Diffusion models have revolutionized generative modeling across various data types. Nonetheless, in practical applications like generating aesthetically pleasing images from text descriptions, fine-tuning is usually needed. Text-to-image diffusion models employ techniques like classifier-free guidance and curated datasets reminiscent of LAION Aesthetics to enhance alignment and image quality.
Of their research, the authors present an easy and efficient method for gradient-based reward fine-tuning, which involves differentiating through the diffusion sampling process. They introduce the concept of Direct Reward Effective-Tuning (DRaFT), which essentially backpropagates through your complete sampling chain, typically represented as an unrolled computation graph with a length of fifty steps. To administer memory and computational costs effectively, they employ gradient checkpointing techniques and optimize LoRA weights as an alternative of modifying your complete set of model parameters.

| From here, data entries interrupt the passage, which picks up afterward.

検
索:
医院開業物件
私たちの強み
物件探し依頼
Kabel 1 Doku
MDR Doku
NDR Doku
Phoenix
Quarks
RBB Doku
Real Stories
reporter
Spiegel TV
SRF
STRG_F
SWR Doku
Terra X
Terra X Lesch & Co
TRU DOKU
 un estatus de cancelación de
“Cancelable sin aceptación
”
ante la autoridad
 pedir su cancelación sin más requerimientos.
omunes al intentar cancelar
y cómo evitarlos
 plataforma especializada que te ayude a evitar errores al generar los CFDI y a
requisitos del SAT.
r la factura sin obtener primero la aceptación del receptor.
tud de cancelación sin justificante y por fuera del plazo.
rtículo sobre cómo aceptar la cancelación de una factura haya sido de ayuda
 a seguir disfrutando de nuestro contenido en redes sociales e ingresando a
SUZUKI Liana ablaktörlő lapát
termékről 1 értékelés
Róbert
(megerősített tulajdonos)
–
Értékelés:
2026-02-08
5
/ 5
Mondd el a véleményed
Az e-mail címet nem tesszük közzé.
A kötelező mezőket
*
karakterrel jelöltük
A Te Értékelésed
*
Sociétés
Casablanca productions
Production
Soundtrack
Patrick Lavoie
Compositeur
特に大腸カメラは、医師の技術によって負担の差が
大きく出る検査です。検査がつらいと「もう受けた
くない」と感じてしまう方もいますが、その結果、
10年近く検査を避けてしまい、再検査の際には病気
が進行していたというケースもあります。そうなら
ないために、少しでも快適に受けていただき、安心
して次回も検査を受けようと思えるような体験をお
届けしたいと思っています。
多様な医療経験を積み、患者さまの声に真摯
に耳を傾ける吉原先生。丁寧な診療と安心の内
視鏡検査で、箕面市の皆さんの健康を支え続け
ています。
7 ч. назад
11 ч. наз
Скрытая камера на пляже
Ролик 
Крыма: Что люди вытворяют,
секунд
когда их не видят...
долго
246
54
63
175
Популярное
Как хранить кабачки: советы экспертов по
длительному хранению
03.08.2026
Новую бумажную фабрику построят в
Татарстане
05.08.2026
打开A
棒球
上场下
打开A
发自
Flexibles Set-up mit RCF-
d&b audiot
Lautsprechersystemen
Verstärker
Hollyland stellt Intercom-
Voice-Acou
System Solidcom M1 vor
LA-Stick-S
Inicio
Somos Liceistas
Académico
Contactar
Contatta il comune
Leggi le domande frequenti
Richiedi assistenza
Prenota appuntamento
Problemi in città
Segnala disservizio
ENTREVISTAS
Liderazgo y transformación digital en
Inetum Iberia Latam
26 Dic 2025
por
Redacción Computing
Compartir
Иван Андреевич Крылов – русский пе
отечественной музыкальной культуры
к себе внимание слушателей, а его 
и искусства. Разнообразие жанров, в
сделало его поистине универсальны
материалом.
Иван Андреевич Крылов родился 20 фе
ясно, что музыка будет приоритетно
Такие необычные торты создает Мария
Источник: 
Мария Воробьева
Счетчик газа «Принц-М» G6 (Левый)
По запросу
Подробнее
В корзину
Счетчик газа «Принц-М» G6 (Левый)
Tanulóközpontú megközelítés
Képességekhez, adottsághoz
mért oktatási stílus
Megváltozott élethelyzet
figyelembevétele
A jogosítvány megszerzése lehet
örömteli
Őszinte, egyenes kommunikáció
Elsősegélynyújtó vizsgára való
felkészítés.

The above image demonstrates DRaFT using human preference reward models. Moreover, the authors introduce enhancements to the DRaFT method to reinforce its efficiency and performance. First, they propose DRaFT-K, a variant that limits backpropagation to only the last K steps of sampling when computing the gradient for fine-tuning. Empirical results exhibit that this truncated gradient approach significantly outperforms full backpropagation with the identical number of coaching steps, as full backpropagation can result in issues with exploding gradients.

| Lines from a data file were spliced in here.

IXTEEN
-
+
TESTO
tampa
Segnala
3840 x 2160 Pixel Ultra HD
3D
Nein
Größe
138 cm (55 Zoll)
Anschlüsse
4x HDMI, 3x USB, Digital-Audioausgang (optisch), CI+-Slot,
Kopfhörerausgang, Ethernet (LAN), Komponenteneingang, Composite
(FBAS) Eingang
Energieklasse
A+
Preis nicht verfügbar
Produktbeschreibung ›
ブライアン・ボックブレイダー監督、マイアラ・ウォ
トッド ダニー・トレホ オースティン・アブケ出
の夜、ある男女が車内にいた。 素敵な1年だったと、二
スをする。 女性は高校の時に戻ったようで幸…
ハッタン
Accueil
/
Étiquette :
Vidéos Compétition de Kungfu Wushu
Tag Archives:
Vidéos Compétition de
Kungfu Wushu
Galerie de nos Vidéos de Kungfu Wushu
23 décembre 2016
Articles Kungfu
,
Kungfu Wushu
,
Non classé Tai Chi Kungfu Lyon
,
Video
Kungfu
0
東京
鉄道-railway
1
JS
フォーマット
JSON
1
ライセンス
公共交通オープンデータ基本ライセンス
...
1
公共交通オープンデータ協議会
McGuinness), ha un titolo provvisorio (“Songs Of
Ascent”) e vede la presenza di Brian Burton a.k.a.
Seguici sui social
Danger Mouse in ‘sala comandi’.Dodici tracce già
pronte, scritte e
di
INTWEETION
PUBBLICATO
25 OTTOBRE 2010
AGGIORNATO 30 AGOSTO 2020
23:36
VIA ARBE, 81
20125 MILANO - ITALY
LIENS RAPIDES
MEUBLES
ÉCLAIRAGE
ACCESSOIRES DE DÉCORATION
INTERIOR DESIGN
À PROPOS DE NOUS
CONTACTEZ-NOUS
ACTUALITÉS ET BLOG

Moreover, the authors introduce DRaFT-LV, a variation of DRaFT-1 that computes lower-variance gradient estimates by averaging over multiple noise samples, further improving efficiency of their approach.
The authors of the study applied DRaFT to Stable Diffusion 1.4 and conducted evaluations using various reward functions and prompt sets. Their methods, which leverage gradients, demonstrated significant efficiency benefits in comparison with RL-based fine-tuning baselines. As an example, they achieved over a 200-fold speed improvement when maximizing scores from the LAION Aesthetics Classifier in comparison with RL algorithms.

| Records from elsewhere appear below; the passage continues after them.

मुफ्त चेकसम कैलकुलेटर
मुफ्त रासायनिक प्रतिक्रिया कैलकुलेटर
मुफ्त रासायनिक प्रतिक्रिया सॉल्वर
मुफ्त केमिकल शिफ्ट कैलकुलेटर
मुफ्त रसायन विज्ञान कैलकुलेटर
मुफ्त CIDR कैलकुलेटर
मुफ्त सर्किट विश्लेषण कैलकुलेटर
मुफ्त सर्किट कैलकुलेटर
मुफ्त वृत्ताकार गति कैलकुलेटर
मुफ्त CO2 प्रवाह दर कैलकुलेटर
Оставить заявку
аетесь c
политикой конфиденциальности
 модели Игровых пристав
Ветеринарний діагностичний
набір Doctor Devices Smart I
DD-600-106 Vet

DRaFT-LV, one in all their proposed variations, exhibited exceptional efficiency, learning roughly twice as fast as ReFL, a previous gradient-based fine-tuning method. Moreover, they demonstrated the flexibility of DRaFT by combining or interpolating DRaFT models with pre-trained models, which might be achieved by adjusting LoRA weights through mixing or scaling.
In conclusion, directly fine-tuning diffusion models on differentiable rewards offers a promising avenue for improving generative modeling techniques, with implications for applications spanning images, text, and more. Its efficiency, versatility, and effectiveness make it a beneficial addition to the toolkit of researchers and practitioners in the sector of machine learning and generative modeling.
Take a look at the Paper. All Credit For This Research Goes To the Researchers on This Project. Also, don’t forget to affix our 31k+ ML SubReddit, 40k+ Facebook Community, Discord Channel, and Email Newsletter, where we share the most recent AI research news, cool AI projects, and more.
When you like our work, you’ll love our newsletter..
We’re also on WhatsApp. Join our AI Channel on Whatsapp..
Janhavi Lande, is an Engineering Physics graduate from IIT Guwahati, class of 2023. She is an upcoming data scientist and has been working on the planet of ml/ai research for the past two years. She is most fascinated by this ever changing world and its constant demand of humans to maintain up with it. In her pastime she enjoys traveling, reading and writing poems.